**What the exercise asks:**
Print every line of the rows below, character for character, keeping each line's order and spelling unchanged.

**Supplied records:**
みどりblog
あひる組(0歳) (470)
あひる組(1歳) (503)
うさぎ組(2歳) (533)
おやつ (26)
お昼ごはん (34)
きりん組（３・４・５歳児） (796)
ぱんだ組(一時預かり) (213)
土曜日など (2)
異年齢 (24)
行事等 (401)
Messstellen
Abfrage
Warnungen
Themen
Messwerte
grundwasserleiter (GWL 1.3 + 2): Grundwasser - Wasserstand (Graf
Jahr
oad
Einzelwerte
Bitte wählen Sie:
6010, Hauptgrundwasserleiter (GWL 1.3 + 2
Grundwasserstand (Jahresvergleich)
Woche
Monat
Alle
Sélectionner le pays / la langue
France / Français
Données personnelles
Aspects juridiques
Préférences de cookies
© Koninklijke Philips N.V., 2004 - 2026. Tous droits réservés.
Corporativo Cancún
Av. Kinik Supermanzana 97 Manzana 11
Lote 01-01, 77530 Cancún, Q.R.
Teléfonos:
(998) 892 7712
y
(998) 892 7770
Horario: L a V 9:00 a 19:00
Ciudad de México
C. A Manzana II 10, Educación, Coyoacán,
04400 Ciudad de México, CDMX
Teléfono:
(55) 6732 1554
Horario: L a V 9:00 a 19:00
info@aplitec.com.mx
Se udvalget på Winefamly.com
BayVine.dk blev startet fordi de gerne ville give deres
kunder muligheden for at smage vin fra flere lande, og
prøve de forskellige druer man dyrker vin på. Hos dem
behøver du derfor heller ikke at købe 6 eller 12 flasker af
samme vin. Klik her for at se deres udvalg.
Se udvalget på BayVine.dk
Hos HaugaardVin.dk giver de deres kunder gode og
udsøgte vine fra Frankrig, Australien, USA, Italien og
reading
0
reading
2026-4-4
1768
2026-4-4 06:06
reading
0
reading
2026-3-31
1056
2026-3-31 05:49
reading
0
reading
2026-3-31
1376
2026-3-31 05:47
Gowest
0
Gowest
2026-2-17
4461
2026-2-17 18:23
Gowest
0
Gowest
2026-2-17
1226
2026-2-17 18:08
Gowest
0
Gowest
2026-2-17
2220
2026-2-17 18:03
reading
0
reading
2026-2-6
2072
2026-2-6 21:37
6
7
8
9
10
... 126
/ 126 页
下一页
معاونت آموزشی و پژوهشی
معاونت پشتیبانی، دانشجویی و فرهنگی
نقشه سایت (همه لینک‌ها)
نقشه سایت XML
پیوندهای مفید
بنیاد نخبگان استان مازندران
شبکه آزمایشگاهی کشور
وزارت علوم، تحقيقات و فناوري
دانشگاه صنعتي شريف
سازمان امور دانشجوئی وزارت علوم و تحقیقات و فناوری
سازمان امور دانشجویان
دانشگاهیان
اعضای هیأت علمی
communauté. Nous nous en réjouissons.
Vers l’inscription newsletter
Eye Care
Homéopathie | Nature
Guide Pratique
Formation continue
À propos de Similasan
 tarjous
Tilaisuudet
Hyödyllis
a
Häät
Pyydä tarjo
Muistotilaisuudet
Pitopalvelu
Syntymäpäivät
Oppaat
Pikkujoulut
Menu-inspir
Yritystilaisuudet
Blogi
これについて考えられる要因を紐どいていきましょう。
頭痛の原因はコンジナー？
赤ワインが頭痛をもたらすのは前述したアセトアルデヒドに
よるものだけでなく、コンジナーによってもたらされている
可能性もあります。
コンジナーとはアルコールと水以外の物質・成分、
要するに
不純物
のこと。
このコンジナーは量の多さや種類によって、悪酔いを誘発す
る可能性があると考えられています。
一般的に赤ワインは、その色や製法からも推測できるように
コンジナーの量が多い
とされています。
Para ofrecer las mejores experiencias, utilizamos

**The answer:**
みどりblog
あひる組(0歳) (470)
あひる組(1歳) (503)
うさぎ組(2歳) (533)
おやつ (26)
お昼ごはん (34)
きりん組（３・４・５歳児） (796)
ぱんだ組(一時預かり) (213)
土曜日など (2)
異年齢 (24)
行事等 (401)
Messstellen
Abfrage
Warnungen
Themen
Messwerte
grundwasserleiter (GWL 1.3 + 2): Grundwasser - Wasserstand (Graf
Jahr
oad
Einzelwerte
Bitte wählen Sie:
6010, Hauptgrundwasserleiter (GWL 1.3 + 2
Grundwasserstand (Jahresvergleich)
Woche
Monat
Alle
Sélectionner le pays / la langue
France / Français
Données personnelles
Aspects juridiques
Préférences de cookies
© Koninklijke Philips N.V., 2004 - 2026. Tous droits réservés.
Corporativo Cancún
Av. Kinik Supermanzana 97 Manzana 11
Lote 01-01, 77530 Cancún, Q.R.
Teléfonos:
(998) 892 7712
y
(998) 892 7770
Horario: L a V 9:00 a 19:00
Ciudad de México
C. A Manzana II 10, Educación, Coyoacán,
04400 Ciudad de México, CDMX
Teléfono:
(55) 6732 1554
Horario: L a V 9:00 a 19:00
info@aplitec.com.mx
Se udvalget på Winefamly.com
BayVine.dk blev startet fordi de gerne ville give deres
kunder muligheden for at smage vin fra flere lande, og
prøve de forskellige druer man dyrker vin på. Hos dem
behøver du derfor heller ikke at købe 6 eller 12 flasker af
samme vin. Klik her for at se deres udvalg.
Se udvalget på BayVine.dk
Hos HaugaardVin.dk giver de deres kunder gode og
udsøgte vine fra Frankrig, Australien, USA, Italien og
reading
0
reading
2026-4-4
1768
2026-4-4 06:06
reading
0
reading
2026-3-31
1056
2026-3-31 05:49
reading
0
reading
2026-3-31
1376
2026-3-31 05:47
Gowest
0
Gowest
2026-2-17
4461
2026-2-17 18:23
Gowest
0
Gowest
2026-2-17
1226
2026-2-17 18:08
Gowest
0
Gowest
2026-2-17
2220
2026-2-17 18:03
reading
0
reading
2026-2-6
2072
2026-2-6 21:37
6
7
8
9
10
... 126
/ 126 页
下一页
معاونت آموزشی و پژوهشی
معاونت پشتیبانی، دانشجویی و فرهنگی
نقشه سایت (همه لینک‌ها)
نقشه سایت XML
پیوندهای مفید
بنیاد نخبگان استان مازندران
شبکه آزمایشگاهی کشور
وزارت علوم، تحقيقات و فناوري
دانشگاه صنعتي شريف
سازمان امور دانشجوئی وزارت علوم و تحقیقات و فناوری
سازمان امور دانشجویان
دانشگاهیان
اعضای هیأت علمی
communauté. Nous nous en réjouissons.
Vers l’inscription newsletter
Eye Care
Homéopathie | Nature
Guide Pratique
Formation continue
À propos de Similasan
 tarjous
Tilaisuudet
Hyödyllis
a
Häät
Pyydä tarjo
Muistotilaisuudet
Pitopalvelu
Syntymäpäivät
Oppaat
Pikkujoulut
Menu-inspir
Yritystilaisuudet
Blogi
これについて考えられる要因を紐どいていきましょう。
頭痛の原因はコンジナー？
赤ワインが頭痛をもたらすのは前述したアセトアルデヒドに
よるものだけでなく、コンジナーによってもたらされている
可能性もあります。
コンジナーとはアルコールと水以外の物質・成分、
要するに
不純物
のこと。
このコンジナーは量の多さや種類によって、悪酔いを誘発す
る可能性があると考えられています。
一般的に赤ワインは、その色や製法からも推測できるように
コンジナーの量が多い
とされています。
Para ofrecer las mejores experiencias, utilizamos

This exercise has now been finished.